Essentially gone after the June 25, 1915 storm in the widespread damage were an ironworks, knitting mill, and heavy damage to glass works, hotel and other businesses and homes.
“The town was destroyed, and that stayed in people’s mindset,” said Eric Vallee, the manager of the Redcliff Museum, which is currently staging a display of “Hardships” including the tornado, compounded by the First World War and resulting recession, as well as other trials through the decades.
“It had the effect of maybe scaring off investors, but it made the town stronger,” said Vallee. “The people who stayed rebuilt. And if it happened again, I think the result would be the same.”
The southeast is subject to electrical storms, hail and high winds on an annual basis, but few rank among the worst.
Most recently, Medicine Hat saw significant wind damage in 2015 and 2017. Over the years a number of hail storms caused localized damage. A storm-burst in Redcliff flooded large portions of the town during the 2013 flood emergency in Medicine Hat.
Hail storms in 1979 badly damaged dozens of greenhouses before coated glass was widely employed. That was said to be the worst since a 1963 storm that broke half the glass of the recently formed RedHat growing partnership with three-inch hailstones.
Ten years before that, retired Hatter John MacLaren was just 13 years old on Aug. 23, 1953, working bailing hay in what is now Echo Dale.
He saw black clouds massing to the east, and after several bad storms earlier in the season, he and his cousin headed for shelter to wait out what was called the worst storm since the 1915 cyclone.

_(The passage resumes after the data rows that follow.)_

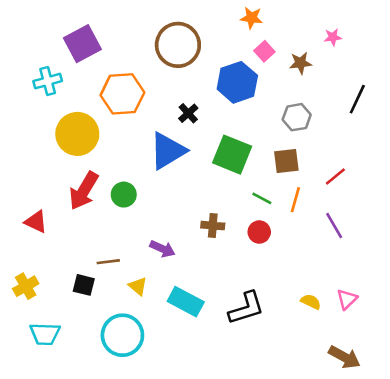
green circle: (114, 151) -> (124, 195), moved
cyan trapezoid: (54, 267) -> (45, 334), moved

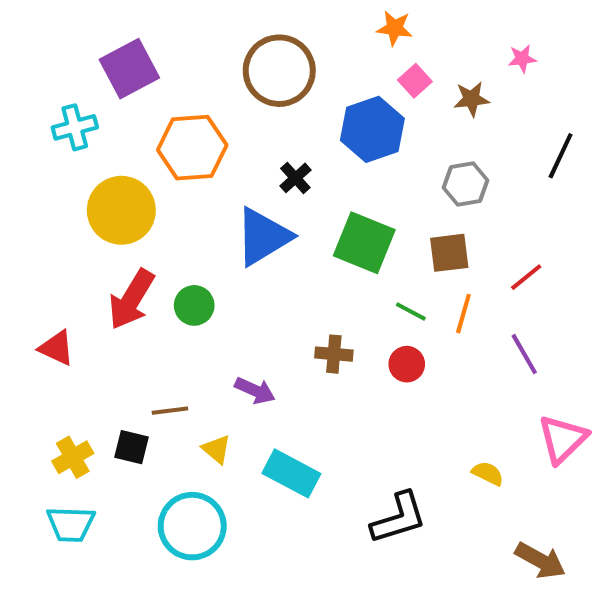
yellow cross: (26, 286) -> (73, 457), moved
pink triangle: (347, 299) -> (563, 439), moved, size x1.5
black L-shape: (246, 308) -> (399, 518), moved

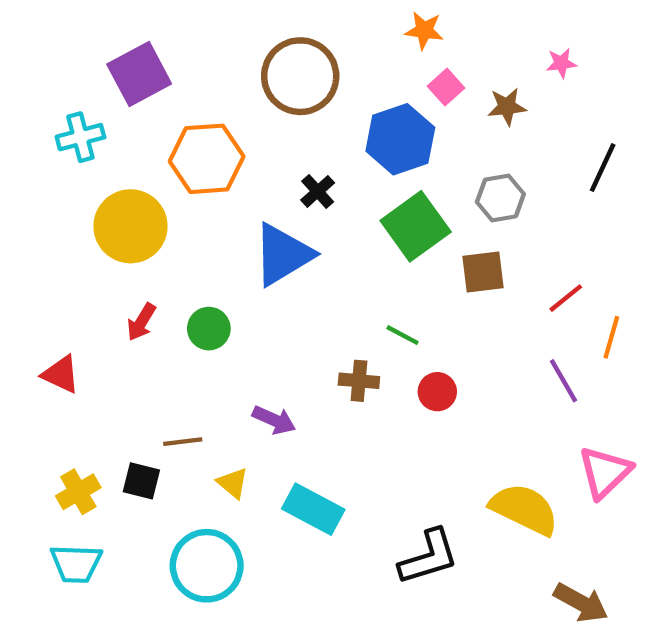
green square: (364, 243) -> (416, 226), moved, turned 32
red arrow: (131, 299) -> (141, 322), size x0.6
green line: (411, 312) -> (402, 335), moved
orange line: (463, 314) -> (611, 337), moved
yellow semicircle: (488, 473) -> (524, 509), size x2.0

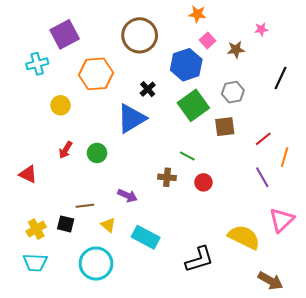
yellow circle: (130, 226) -> (61, 105), size x0.6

“It sounded like a thousand head of buffalo coming over the hill on top of us,” said MacLaren this week. “You never forget that noise; it was so horrendously loud.

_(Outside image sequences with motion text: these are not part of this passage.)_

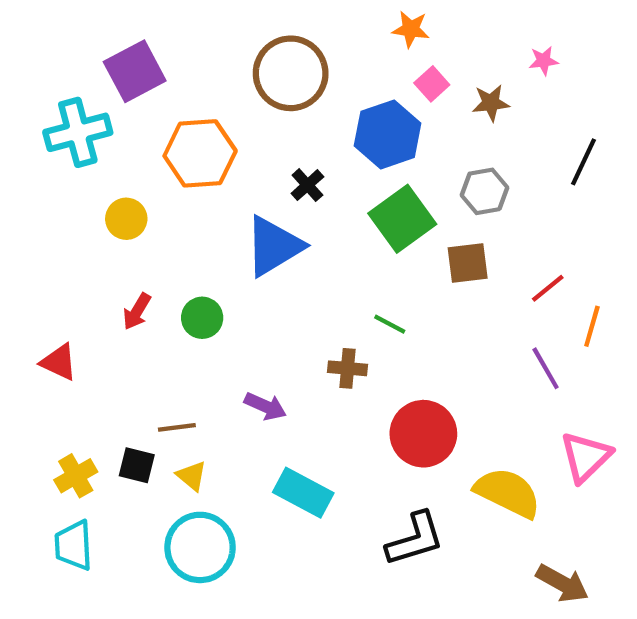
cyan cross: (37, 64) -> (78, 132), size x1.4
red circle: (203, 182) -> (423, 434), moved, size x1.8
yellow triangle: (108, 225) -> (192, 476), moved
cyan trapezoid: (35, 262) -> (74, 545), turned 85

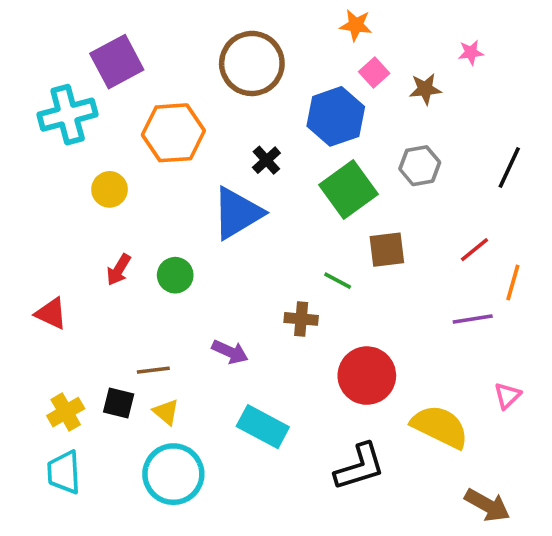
black line: (584, 162) -> (509, 167), moved
brown square: (468, 263) -> (387, 250), moved
purple line: (546, 368) -> (473, 319), turned -69
pink triangle: (586, 457) -> (507, 396), size x0.6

When he emerged, gone were the bails of rye grass as well as the 12-inch stubble they had left on the ground.
Flattened to the ground were four 125-foot radio towers they had been working under.
The top headline on the News the next day was “95-mile hurricane screams into city” – screeching wind, torrential rain and hail along with electrical storms plowed into the region west of Medicine Hat and the city proper.
Long-distance telephone lines were down for two days. Local calls to insurance adjusters and the city power shop mounted.
Wind well over 100-kilometres per hour blew out picture windows at Eatons on Third Street downtown. One-inch worth of “horizontal rain” drove into window casings and “wet the drapery behind closed windows.” A home in Riverside lost its roof in a “havoc trail of dust, rain, hail; Worst storm ever.”
With greenhouse damage and gardens across the city “flattened” the Horticultural Society cancelled the city-wide flower show scheduled for two days hence.
Redcliff was also pummelled. Beyond residential tree damage and flooding, the roof of Gunderson’s Brick plant was badly damaged, rain drove into the vents at Dominion Glass – soaking workers with mud and oil – and lightning stuck the chimney of Gordon Memorial Church.
“This is the worst storm to that has struck in this district since the cyclone of 1915,” the report of the day concluded.
MacLaren said the 1953 storm stuck with him. As young man working at the new Goodyear Tire plant, he felt uneasy on hot summer days on what was then bare prairie, and reports of this week’s storms brought it vividly back into his mind.
“That sort of thing can really traumatize you,” he said. “You hate to think how bad it would have been.”
Of course, he said, in the 1950s, Redcliff was much smaller in size and north of Crescent Heights, including plant sites was undeveloped.